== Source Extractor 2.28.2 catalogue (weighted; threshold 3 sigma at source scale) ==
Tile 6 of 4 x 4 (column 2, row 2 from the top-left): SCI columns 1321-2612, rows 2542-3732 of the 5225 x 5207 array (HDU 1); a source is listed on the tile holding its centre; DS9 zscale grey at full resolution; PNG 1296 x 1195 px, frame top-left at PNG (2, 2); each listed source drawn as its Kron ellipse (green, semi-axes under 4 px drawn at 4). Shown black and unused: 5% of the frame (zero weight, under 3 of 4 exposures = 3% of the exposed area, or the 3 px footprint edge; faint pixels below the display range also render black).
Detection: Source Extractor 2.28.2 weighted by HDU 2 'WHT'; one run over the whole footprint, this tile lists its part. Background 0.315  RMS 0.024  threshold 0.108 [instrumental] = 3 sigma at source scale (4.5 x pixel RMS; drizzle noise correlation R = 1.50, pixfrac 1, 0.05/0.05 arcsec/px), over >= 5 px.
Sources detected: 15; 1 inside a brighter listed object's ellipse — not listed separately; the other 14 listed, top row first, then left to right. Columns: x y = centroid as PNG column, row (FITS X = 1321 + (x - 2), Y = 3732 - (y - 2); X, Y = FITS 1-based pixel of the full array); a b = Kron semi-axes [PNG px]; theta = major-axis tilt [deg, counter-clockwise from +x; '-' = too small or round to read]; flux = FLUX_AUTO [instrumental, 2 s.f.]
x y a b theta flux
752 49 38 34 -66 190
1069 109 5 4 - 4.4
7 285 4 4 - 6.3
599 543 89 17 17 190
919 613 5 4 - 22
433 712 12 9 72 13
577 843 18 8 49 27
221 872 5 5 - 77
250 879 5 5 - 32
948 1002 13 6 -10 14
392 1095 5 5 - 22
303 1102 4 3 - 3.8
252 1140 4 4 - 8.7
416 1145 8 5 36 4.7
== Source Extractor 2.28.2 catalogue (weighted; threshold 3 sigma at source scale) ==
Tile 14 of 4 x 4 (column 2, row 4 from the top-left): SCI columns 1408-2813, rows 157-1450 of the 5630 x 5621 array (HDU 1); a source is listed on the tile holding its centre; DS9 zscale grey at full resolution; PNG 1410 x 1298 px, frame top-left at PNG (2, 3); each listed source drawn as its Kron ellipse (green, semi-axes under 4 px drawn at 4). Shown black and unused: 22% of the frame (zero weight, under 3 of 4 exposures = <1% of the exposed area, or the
*****
Change every "Source Extractor" in the listing to "SExtractor" and give the lines back with nothing else altered.

Response below »
== SExtractor 2.28.2 catalogue (weighted; threshold 3 sigma at source scale) ==
Tile 6 of 4 x 4 (column 2, row 2 from the top-left): SCI columns 1321-2612, rows 2542-3732 of the 5225 x 5207 array (HDU 1); a source is listed on the tile holding its centre; DS9 zscale grey at full resolution; PNG 1296 x 1195 px, frame top-left at PNG (2, 2); each listed source drawn as its Kron ellipse (green, semi-axes under 4 px drawn at 4). Shown black and unused: 5% of the frame (zero weight, under 3 of 4 exposures = 3% of the exposed area, or the 3 px footprint edge; faint pixels below the display range also render black).
Detection: SExtractor 2.28.2 weighted by HDU 2 'WHT'; one run over the whole footprint, this tile lists its part. Background 0.315  RMS 0.024  threshold 0.108 [instrumental] = 3 sigma at source scale (4.5 x pixel RMS; drizzle noise correlation R = 1.50, pixfrac 1, 0.05/0.05 arcsec/px), over >= 5 px.
Sources detected: 15; 1 inside a brighter listed object's ellipse — not listed separately; the other 14 listed, top row first, then left to right. Columns: x y = centroid as PNG column, row (FITS X = 1321 + (x - 2), Y = 3732 - (y - 2); X, Y = FITS 1-based pixel of the full array); a b = Kron semi-axes [PNG px]; theta = major-axis tilt [deg, counter-clockwise from +x; '-' = too small or round to read]; flux = FLUX_AUTO [instrumental, 2 s.f.]
x y a b theta flux
752 49 38 34 -66 190
1069 109 5 4 - 4.4
7 285 4 4 - 6.3
599 543 89 17 17 190
919 613 5 4 - 22
433 712 12 9 72 13
577 843 18 8 49 27
221 872 5 5 - 77
250 879 5 5 - 32
948 1002 13 6 -10 14
392 1095 5 5 - 22
303 1102 4 3 - 3.8
252 1140 4 4 - 8.7
416 1145 8 5 36 4.7
== SExtractor 2.28.2 catalogue (weighted; threshold 3 sigma at source scale) ==
Tile 14 of 4 x 4 (column 2, row 4 from the top-left): SCI columns 1408-2813, rows 157-1450 of the 5630 x 5621 array (HDU 1); a source is listed on the tile holding its centre; DS9 zscale grey at full resolution; PNG 1410 x 1298 px, frame top-left at PNG (2, 3); each listed source drawn as its Kron ellipse (green, semi-axes under 4 px drawn at 4). Shown black and unused: 22% of the frame (zero weight, under 3 of 4 exposures = <1% of the exposed area, or the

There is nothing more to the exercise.